The African outbreak began in May with just two cases of polio paralysis: one in Mogadishu, Somalia’s capital, and another in the huge Dadaab refugee camp in Kenya, where thousands of Somalis have fled fighting between Islamic militants, clan militias, government troops and African peacekeepers.

Now there are 121 cases in the region; last year, there were only 223 in the world.

The new Pakistan outbreak is in North Waziristan, near the frontier with Afghanistan. It is in an area where a warlord banned polio vaccinations after it was disclosed that the C.I.A. had staged a hepatitis vaccination campaign in its hunt for Osama bin Laden.
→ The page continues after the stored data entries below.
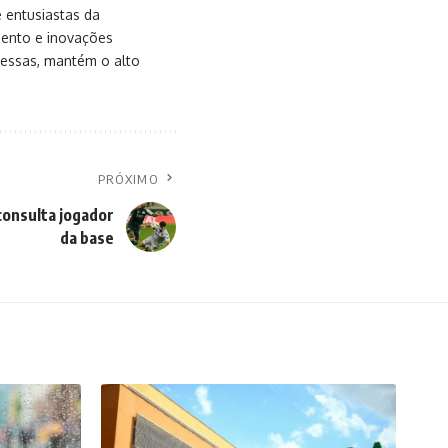
e entusiastas da
mento e inovações
messas, mantém o alto
PRÓXIMO
consulta jogador
da base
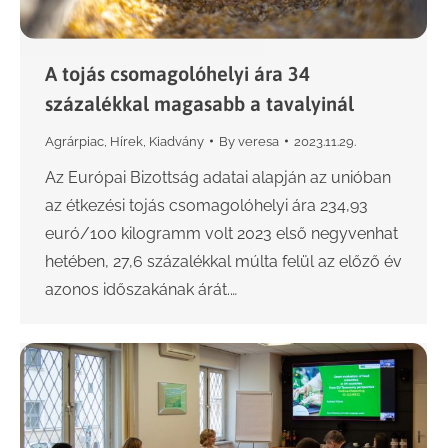
A tojás csomagolóhelyi ára 34
százalékkal magasabb a tavalyinál
Agrárpiac
,
Hírek
,
Kiadvány
By
veresa
2023.11.29.
Az Európai Bizottság adatai alapján az unióban
az étkezési tojás csomagolóhelyi ára 234,93
euró/100 kilogramm volt 2023 első negyvenhat
hetében, 27,6 százalékkal múlta felül az előző év
azonos időszakának árát.…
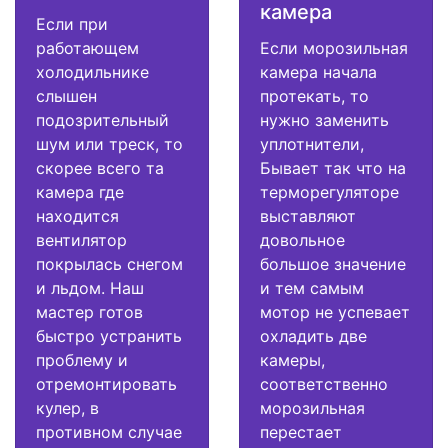
камера
Если при
работающем
Если морозильная
холодильнике
камера начала
слышен
протекать, то
подозрительный
нужно заменить
шум или треск, то
уплотнители,
скорее всего та
Бывает так что на
камера где
терморегуляторе
находится
выставляют
вентилятор
довольное
покрылась снегом
большое значение
и льдом. Наш
и тем самым
мастер готов
мотор не успевает
быстро устранить
охладить две
проблему и
камеры,
отремонтировать
соответственно
кулер, в
морозильная
противном случае
перестает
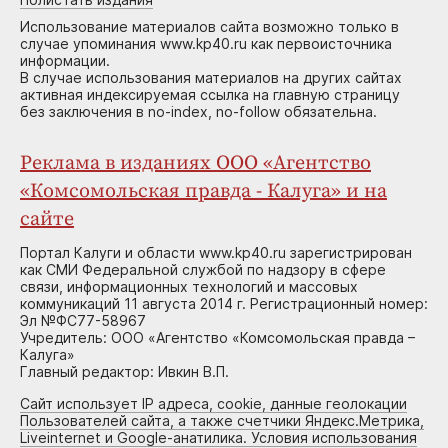
Использование материалов сайта возможно только в
случае упоминания www.kp40.ru как первоисточника
информации.
В случае использования материалов на других сайтах
активная индексируемая ссылка на главную страницу
без заключения в no-index, no-follow обязательна.
Реклама в изданиях ООО «Агентство
«Комсомольская правда - Калуга» и на
сайте
Портал Калуги и области www.kp40.ru зарегистрирован
как СМИ Федеральной службой по надзору в сфере
связи, информационных технологий и массовых
коммуникаций 11 августа 2014 г. Регистрационный номер:
Эл №ФС77-58967
Учредитель: ООО «Агентство «Комсомольская правда –
Калуга»
Главный редактор: Ивкин В.П.
Сайт использует IP адреса, cookie, данные геолокации
Пользователей сайта, а также счетчики Яндекс.Метрика,
Liveinternet и Google-анатилика. Условия использования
The warlord, Hafiz Gul Bahadur, banned all efforts until American drone strikes ended.

Although only three North Waziristan children have suffered polio paralysis since then, even one case shows that the virus is in the area and could spread.

The new outbreaks may delay a recently announced $5.5 billion plan to eradicate polio by 2018. {snip}


The Pakistan outbreak is particularly frustrating because eradication had been going steadily forward despite the killings in December of nine vaccinators for which some blamed the Taliban.

Public health officials had counted themselves lucky that despite simultaneous vaccination bans in North and South Waziristan, no polio virus was known to be circulating in the 250,000 children in those areas. Vaccination posts were set up on nearby highways and on buses and trains. Urban hospitals packed the vaccine on ice for families willing to smuggle it back to neighbors. But it was not enough.

“The equation is simple,” said Dr. Elias Durry, emergency coordinator for polio eradication in Pakistan for the World Health Organization. “Where you can immunize, the virus goes away. Where you can’t, the virus gets in, and it will paralyze these poor kids.”


Before the Waziristan outbreak, Pakistan had seen only 24 cases this year, about as many as it had at the same point in 2012. Most were around Karachi and Peshawar, where last year’s killings of the vaccinators took place and where resistance to vaccines is highest.

The Somali outbreak is different. There is little opposition to the vaccine itself, said Dr. Bruce Aylward, the W.H.O. assistant director general for polio. In several Muslim countries, including Pakistan, the drive has been hurt by rumors that the vaccine sterilizes girls or contains the virus that causes AIDS or pork products.

But, he said, many cases are in areas south of Mogadishu where the Shabab, a militant group, operate. The group opposes mass campaigns because it believes the sight of thousands of vaccinators going house to house would undercut its claim to rule those areas.


Instead, the campaign negotiates with local chiefs and midlevel Shabab members to hold small drives.


Refugee camps face other obstacles. Large ones often have lawless areas on their fringes where vaccinators may fear to work because of predatory criminals.

“When this started, I said, ‘Brace yourself for hundreds of cases,’ ” Dr. Aylward said, because he knew that few children born in the last five years had been immunized.


Somalia is so dangerous for health workers that Doctors Without Borders pulled out of the country this month after 22 years there. But polio officials hope their campaign will not be targeted, largely because it creates thousands of temporary paying jobs for “volunteer” vaccinators.